(Extracted records)
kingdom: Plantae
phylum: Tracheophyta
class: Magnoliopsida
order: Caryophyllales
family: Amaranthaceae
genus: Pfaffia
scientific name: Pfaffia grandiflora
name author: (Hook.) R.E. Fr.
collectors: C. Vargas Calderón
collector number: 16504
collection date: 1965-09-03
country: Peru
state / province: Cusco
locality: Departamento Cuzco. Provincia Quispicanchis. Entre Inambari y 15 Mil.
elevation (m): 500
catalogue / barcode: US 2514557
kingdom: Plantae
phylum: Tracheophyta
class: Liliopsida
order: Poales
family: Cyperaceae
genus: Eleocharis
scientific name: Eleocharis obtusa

■ Exercise task ■
Return the lines of the items unchanged, from the line containing "collectors: C. Vargas Calderón" through the last line of the items.

■ Answer to the problem ■
collectors: C. Vargas Calderón
collector number: 16504
collection date: 1965-09-03
country: Peru
state / province: Cusco
locality: Departamento Cuzco. Provincia Quispicanchis. Entre Inambari y 15 Mil.
elevation (m): 500
catalogue / barcode: US 2514557
kingdom: Plantae
phylum: Tracheophyta
class: Liliopsida
order: Poales
family: Cyperaceae
genus: Eleocharis
scientific name: Eleocharis obtusa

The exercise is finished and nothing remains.